Welche Reaktionen gab es?

Wir haben verschiedene Umfragen gestartet. Die Leute haben sehr positiv reagiert – vor allem wissen sie zu schätzen, dass Wikibase Cloud frei und zugänglich bleiben und allen zur Verfügung stehen wird. Natürlich gibt es hier und da auch Verbesserungsvorschläge, die wir gern aufnehmen. Das Feedback ist sehr konstruktiv, kollaborativ und präzise. Zum Beispiel kam der Hinweis, dass es schön wäre, mehr Support auf der Plattform zu erhalten und die Zugänglichkeit für neue Nutzende zu erhöhen, die mit unserem Ökosystem noch nicht vertraut sind. Etwa, wenn es darum geht, Daten zu modellieren und Informationen bestmöglich im eigenen Wikibase abzubilden. Auch daran arbeiten wir.

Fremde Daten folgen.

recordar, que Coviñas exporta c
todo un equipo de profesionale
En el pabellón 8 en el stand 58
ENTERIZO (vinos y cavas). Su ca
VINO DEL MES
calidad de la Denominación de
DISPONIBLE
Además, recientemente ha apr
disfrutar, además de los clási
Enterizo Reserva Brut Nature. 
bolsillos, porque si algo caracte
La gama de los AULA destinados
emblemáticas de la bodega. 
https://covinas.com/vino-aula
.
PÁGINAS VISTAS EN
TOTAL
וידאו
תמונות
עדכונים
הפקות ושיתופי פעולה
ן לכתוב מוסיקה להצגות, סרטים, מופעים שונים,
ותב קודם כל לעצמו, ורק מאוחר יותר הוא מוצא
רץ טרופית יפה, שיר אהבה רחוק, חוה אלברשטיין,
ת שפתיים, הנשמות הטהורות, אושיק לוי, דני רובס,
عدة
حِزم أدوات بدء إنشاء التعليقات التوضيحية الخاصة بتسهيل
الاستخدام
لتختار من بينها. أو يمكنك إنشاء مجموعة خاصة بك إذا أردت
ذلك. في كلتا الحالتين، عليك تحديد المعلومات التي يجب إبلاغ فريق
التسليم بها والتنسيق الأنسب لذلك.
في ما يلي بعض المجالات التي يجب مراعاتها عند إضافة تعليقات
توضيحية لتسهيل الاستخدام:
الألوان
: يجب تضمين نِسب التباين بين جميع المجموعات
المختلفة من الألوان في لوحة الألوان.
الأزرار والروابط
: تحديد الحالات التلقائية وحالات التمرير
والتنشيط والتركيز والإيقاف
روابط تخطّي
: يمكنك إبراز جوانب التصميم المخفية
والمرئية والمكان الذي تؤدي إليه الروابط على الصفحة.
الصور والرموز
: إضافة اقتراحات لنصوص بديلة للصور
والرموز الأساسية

Was ist die Vision für Wikibase Cloud?

Wir wollen erreichen, dass Wikibase Cloud weiterwächst, um die Barrieren für wirklich jeden Menschen auf der Welt abzubauen, Wissen mit einer Wikibase zu teilen und es wiederum allen zugänglich zu machen. Je mehr Leute sich beteiligen, desto mehr Perspektiven finden Eingang – und desto mehr lernen wir selbst.